● GOAL OF THE EXERCISE
Once the pictures are removed, reproduce what is left of the data below exactly.

● INPUT FOR THIS TASK
- - -

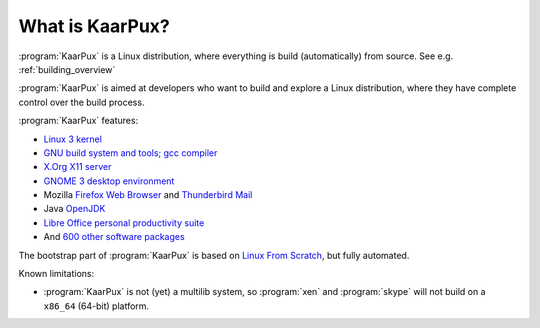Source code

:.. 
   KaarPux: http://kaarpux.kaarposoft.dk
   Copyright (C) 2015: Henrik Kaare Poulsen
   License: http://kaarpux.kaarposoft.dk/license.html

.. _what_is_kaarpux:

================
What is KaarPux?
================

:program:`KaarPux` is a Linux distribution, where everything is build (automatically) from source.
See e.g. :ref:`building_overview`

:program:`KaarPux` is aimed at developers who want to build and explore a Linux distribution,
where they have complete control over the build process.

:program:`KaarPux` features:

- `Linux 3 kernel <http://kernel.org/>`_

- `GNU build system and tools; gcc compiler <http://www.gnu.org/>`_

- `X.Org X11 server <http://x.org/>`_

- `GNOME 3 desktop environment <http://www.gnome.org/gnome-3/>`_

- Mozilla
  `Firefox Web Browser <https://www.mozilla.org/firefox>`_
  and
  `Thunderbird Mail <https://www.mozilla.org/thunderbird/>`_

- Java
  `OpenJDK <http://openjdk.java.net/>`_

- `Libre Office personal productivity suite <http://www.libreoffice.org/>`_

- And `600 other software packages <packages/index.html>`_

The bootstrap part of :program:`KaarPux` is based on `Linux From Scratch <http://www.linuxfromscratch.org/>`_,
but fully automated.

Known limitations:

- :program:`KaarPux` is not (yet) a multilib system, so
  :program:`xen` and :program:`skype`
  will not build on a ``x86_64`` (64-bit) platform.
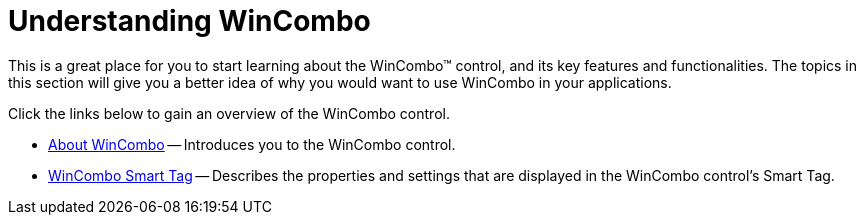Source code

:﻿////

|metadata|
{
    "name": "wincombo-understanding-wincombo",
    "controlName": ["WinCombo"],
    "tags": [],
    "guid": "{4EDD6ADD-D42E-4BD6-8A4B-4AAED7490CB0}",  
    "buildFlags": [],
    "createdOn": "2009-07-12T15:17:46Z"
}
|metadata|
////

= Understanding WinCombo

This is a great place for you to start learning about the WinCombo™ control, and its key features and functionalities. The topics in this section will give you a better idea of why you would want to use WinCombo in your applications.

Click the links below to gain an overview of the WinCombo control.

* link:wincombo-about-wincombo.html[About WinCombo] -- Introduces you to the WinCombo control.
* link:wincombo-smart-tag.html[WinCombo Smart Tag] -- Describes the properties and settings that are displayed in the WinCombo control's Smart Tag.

- - -

● ANSWER BOX
Source code

:.. 
   KaarPux: http://kaarpux.kaarposoft.dk
   Copyright (C) 2015: Henrik Kaare Poulsen
   License: http://kaarpux.kaarposoft.dk/license.html

.. _what_is_kaarpux:

================
What is KaarPux?
================

:program:`KaarPux` is a Linux distribution, where everything is build (automatically) from source.
See e.g. :ref:`building_overview`

:program:`KaarPux` is aimed at developers who want to build and explore a Linux distribution,
where they have complete control over the build process.

:program:`KaarPux` features:

- `Linux 3 kernel <http://kernel.org/>`_

- `GNU build system and tools; gcc compiler <http://www.gnu.org/>`_

- `X.Org X11 server <http://x.org/>`_

- `GNOME 3 desktop environment <http://www.gnome.org/gnome-3/>`_

- Mozilla
  `Firefox Web Browser <https://www.mozilla.org/firefox>`_
  and
  `Thunderbird Mail <https://www.mozilla.org/thunderbird/>`_

- Java
  `OpenJDK <http://openjdk.java.net/>`_

- `Libre Office personal productivity suite <http://www.libreoffice.org/>`_

- And `600 other software packages <packages/index.html>`_

The bootstrap part of :program:`KaarPux` is based on `Linux From Scratch <http://www.linuxfromscratch.org/>`_,
but fully automated.

Known limitations:

- :program:`KaarPux` is not (yet) a multilib system, so
  :program:`xen` and :program:`skype`
  will not build on a ``x86_64`` (64-bit) platform.
Source code

:﻿////

|metadata|
{
    "name": "wincombo-understanding-wincombo",
    "controlName": ["WinCombo"],
    "tags": [],
    "guid": "{4EDD6ADD-D42E-4BD6-8A4B-4AAED7490CB0}",  
    "buildFlags": [],
    "createdOn": "2009-07-12T15:17:46Z"
}
|metadata|
////

= Understanding WinCombo

This is a great place for you to start learning about the WinCombo™ control, and its key features and functionalities. The topics in this section will give you a better idea of why you would want to use WinCombo in your applications.

Click the links below to gain an overview of the WinCombo control.

* link:wincombo-about-wincombo.html[About WinCombo] -- Introduces you to the WinCombo control.
* link:wincombo-smart-tag.html[WinCombo Smart Tag] -- Describes the properties and settings that are displayed in the WinCombo control's Smart Tag.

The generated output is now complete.